Firstly let me say that I am firmly in the full length documentary camp, and rarely shoot with more than one camera. I have also been shooting weddings professionally for 27 years so I have a fair amount of experience. I have said all that, as I have no axe to grind at all but want to make it clear that my comments are based on experience and to try to help.

There have been some examples shown on this forum of outstanding short form wedding work to an extremely high standard, and you should very carefully examine some of these as that is clearly what you are aiming for.

If you are charging for your services, then there it is essential that you are able to at least master the basic mechanics of your cameras, i.e. exposure, aperture, focus etc. Bearing in mind that you said that you use three cameras, and that the footage you have shown is a short form, I am surprised by the amount of poorly exposed shots and the number of out of focus moments on main subjects. You said that your wife had over exposed shots of the Bride's preps, but my wife trained for several years before I would let her near a paid wedding. You must have total confidence in others in your team if you are relying on their footage, plus losing a card with valuable footage on is really not excuseable. I never take a card out of a camera until I get ot home, where it is immediately digitised to hard drive.

There are also a lot of moments with very unstable footage and jerky pans that I found quite troubling. And some colour variations between cameras in the ceremony. I understand from the way that you have put it together, that you are looking at a time shifting approach, but in fact I find it seems a little disjointed with a jumble of inserted shots.

The overall impression to me is a safety in numbers approach with cameras, rather than technical care. To give just a couple of quick random examples, during the bride's preps, there is a very quick shaky pan from the bride to someone else in the room and filling half the frame to their right is a big black tripod. Shortly after that, there is a hand held shot of one of the bridesmaids talking to someone off camera, but she is stamding to the left of the frame looking to the left, which leaves everything in the right half irrelevent. There is no 'looking space' which is very basic stuff.

Frequently the music is too loud for the natural sound and there is not a lot of consistency in the overall sound level of the production particularly the vows, the most important part. There are numerous other things that I could point out, but the point is to be constructive, so here goes.

Firstly I think you should concentrate on more tripod use, even when it seems inconvenient as the improvement in overall stability will take away the amateurish feel of many of the shots. Getting well framed shots quickly at a wedding takes care, so try to be aware how what you see in the viewfinder will look like on the screen. Try to properly white balance all the cameras for continuity and rebalance whenever there are lighting changes. Only use pans if they are relevant to the content and try to avoid getting people between you and your subject during the shot. There is no substitute for good camerawork, so don't rely on post production to make it work, so one camera with a great cameraman will always give better results than four poor cameramen.

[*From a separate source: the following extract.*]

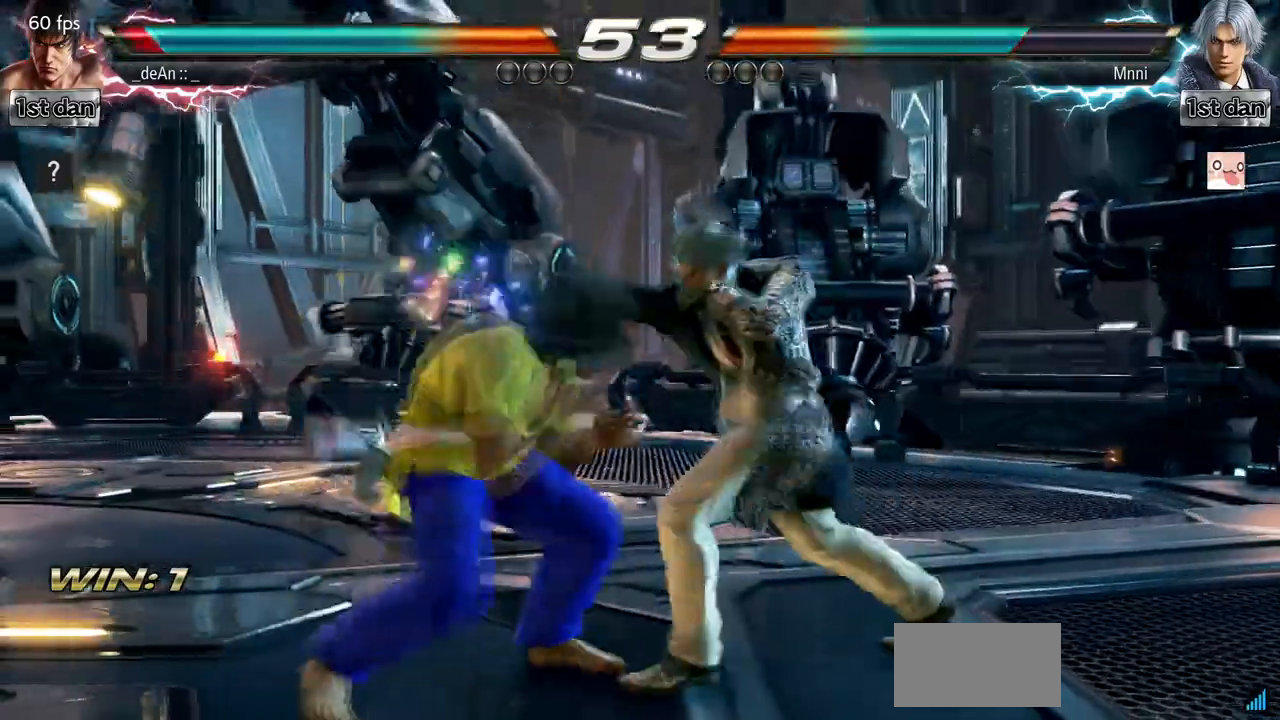
{"dt_ms": 500, "buttons": [], "left_stick": "center", "events": [[33, "TRIANGLE", "down"], [33, "left_stick", "center"], [133, "TRIANGLE", "up"]]}
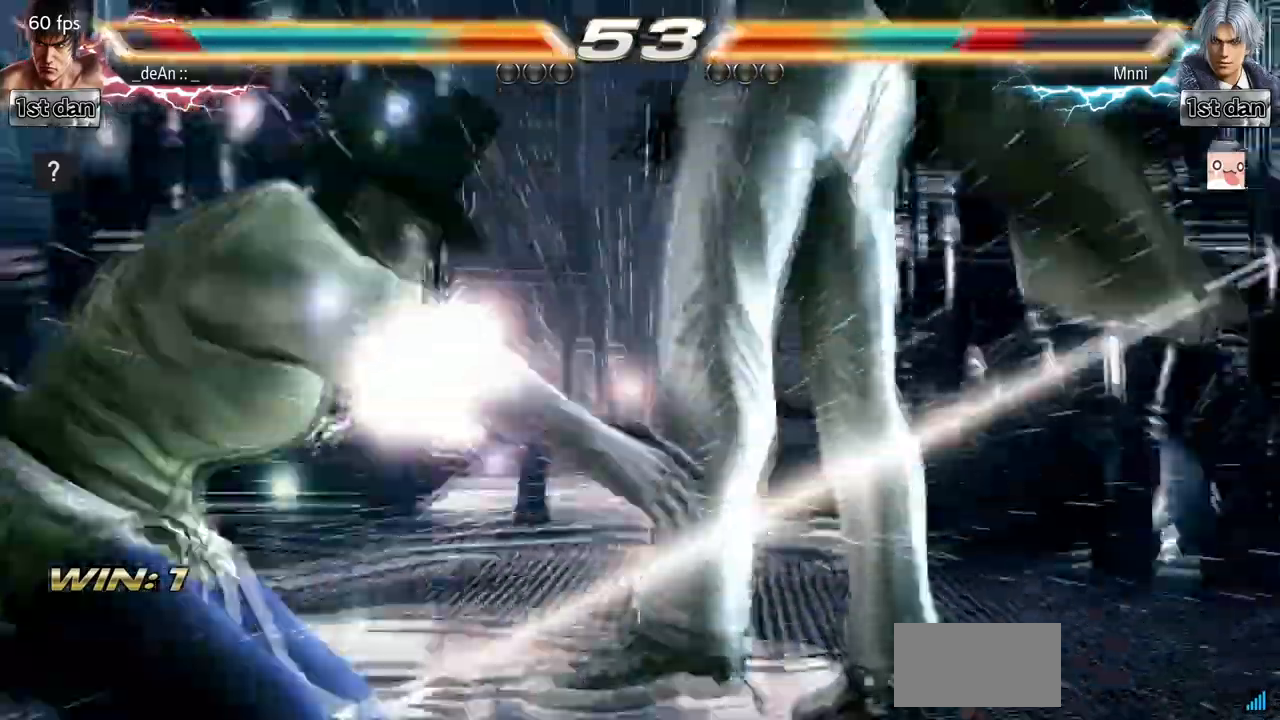
{"dt_ms": 500, "buttons": [], "left_stick": "center", "events": []}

At the editing stage, avoid cutting to a totally different shot part way through a zoom and definitely don't jump cut loud upfront running audio to a totally different audio sound, it can be very harsh and irritating. Time shift editing is extremely difficult to apply well to a wedding and needs great insight, story telling and skill. Although you aspire to that style, it is so easy to end up with a mess of jumbled up shots with no cohesive direction, so I would concentrate on smoothness and stability first, coupled with good visual flow. Use music to illustrate and add to the mood rather than dominating it, allowing the day to shine through.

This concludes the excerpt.